**Tarefa 1:**
No texto sobre a consulta no setor de oncologia, em que dia da semana era a consulta?
**Tarefa 2:**
No texto sobre a consulta no setor de oncologia, reescreva em forma de lista e de modo mais breve o parágrafo que começa com "Há alguns meses retirara nódulos", mantendo os fatos principais.
**Tarefa 3:**
Reproduza sem alterações o trecho do texto sobre a consulta no setor de oncologia, desde "Era na quarta-feira" até "isso me assustou.", incluindo este último.

**Trecho a ler:**
-=-=-
Brasileiras
E então fez-se segunda, terça, quarta...
Era na quarta-feira a consulta. Não que me agradasse, acredito que ninguém gosta de ir ao médico. São seres estranhos esses. Poucos não carregam nos ombros ares de divindade. Nos olhos uma certa arrogância e nas mãos inquietude. Quanto mais rápida a consulta, melhor.
Em todo o caso, a menos que houvesse um erro, meu nome estava lá na lista de pacientes de um médico que nunca vi na vida e sequer sabia o motivo do chamado. Mas era o setor de oncologia e isso me assustou.
Há alguns meses retirara nódulos dos seios em uma cirurgia nada agradável, nunca são. Mas foi necessária, a biópsia por punção acusou uma malignidade falsa positiva que me amendrontara por semanas antes da cirurgia. Nesse processo conheci um outro lado da vida e da morte, não tanto pelas minha saúde que ao fim revelou-se estar intacta após a retirada dos nódulos e em uma segunda biópsia a constatação de serem benignos. Mas o aprendizado veio pelas pacientes que comigo dividiram cada abrir de envelope, cada lágrima, cada diagnóstico comemorado ou chorado.
-=-=-
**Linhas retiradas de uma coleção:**

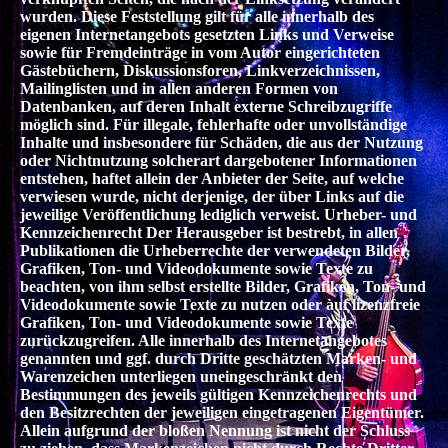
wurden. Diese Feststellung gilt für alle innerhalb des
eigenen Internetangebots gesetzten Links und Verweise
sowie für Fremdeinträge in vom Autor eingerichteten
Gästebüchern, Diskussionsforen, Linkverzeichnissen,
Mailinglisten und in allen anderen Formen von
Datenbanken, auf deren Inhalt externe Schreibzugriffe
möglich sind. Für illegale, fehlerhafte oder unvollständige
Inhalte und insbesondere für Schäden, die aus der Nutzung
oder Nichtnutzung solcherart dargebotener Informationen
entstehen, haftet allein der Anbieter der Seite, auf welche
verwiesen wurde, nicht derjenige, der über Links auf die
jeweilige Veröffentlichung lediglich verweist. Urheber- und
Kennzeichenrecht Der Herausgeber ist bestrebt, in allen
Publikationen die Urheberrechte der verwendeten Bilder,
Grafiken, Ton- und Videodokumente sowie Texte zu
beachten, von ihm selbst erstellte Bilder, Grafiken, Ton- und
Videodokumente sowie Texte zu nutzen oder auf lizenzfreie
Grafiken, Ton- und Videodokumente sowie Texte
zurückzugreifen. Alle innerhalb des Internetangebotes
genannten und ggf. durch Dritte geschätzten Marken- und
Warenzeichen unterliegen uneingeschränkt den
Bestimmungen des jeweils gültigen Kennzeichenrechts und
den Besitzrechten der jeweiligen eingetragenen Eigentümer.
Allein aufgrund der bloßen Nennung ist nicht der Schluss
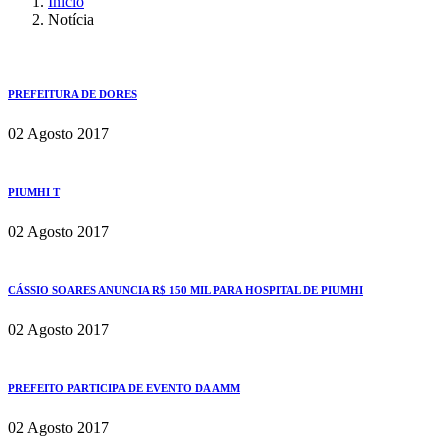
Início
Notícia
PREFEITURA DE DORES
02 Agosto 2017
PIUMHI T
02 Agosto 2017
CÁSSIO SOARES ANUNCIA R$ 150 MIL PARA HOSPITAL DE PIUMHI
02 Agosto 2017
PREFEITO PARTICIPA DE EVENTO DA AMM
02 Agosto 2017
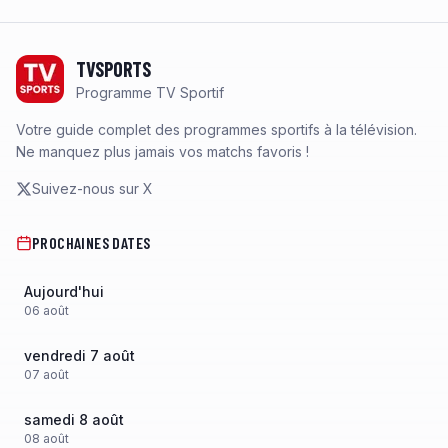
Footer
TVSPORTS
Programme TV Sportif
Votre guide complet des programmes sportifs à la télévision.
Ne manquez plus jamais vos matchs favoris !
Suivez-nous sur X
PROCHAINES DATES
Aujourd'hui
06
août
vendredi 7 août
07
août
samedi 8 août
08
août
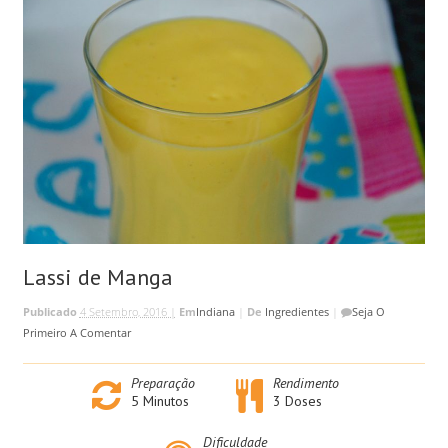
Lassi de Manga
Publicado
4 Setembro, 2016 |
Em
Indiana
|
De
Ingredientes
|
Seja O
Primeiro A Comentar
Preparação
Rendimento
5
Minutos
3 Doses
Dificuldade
-=-=-
**Resposta 1:**
Na quarta-feira.

**Resposta 2:**
- Há alguns meses, uma cirurgia desagradável retirou nódulos dos seios.
- A cirurgia foi necessária porque a biópsia por punção indicou uma malignidade que era falso positivo, o que causou medo durante semanas.
- Depois da retirada, a saúde revelou-se intacta, e uma segunda biópsia confirmou que os nódulos eram benignos.
- O aprendizado sobre a vida e a morte veio das pacientes que compartilharam cada envelope aberto, cada lágrima e cada diagnóstico comemorado ou chorado.

**Resposta 3:**
Era na quarta-feira a consulta. Não que me agradasse, acredito que ninguém gosta de ir ao médico. São seres estranhos esses. Poucos não carregam nos ombros ares de divindade. Nos olhos uma certa arrogância e nas mãos inquietude. Quanto mais rápida a consulta, melhor.
Em todo o caso, a menos que houvesse um erro, meu nome estava lá na lista de pacientes de um médico que nunca vi na vida e sequer sabia o motivo do chamado. Mas era o setor de oncologia e isso me assustou.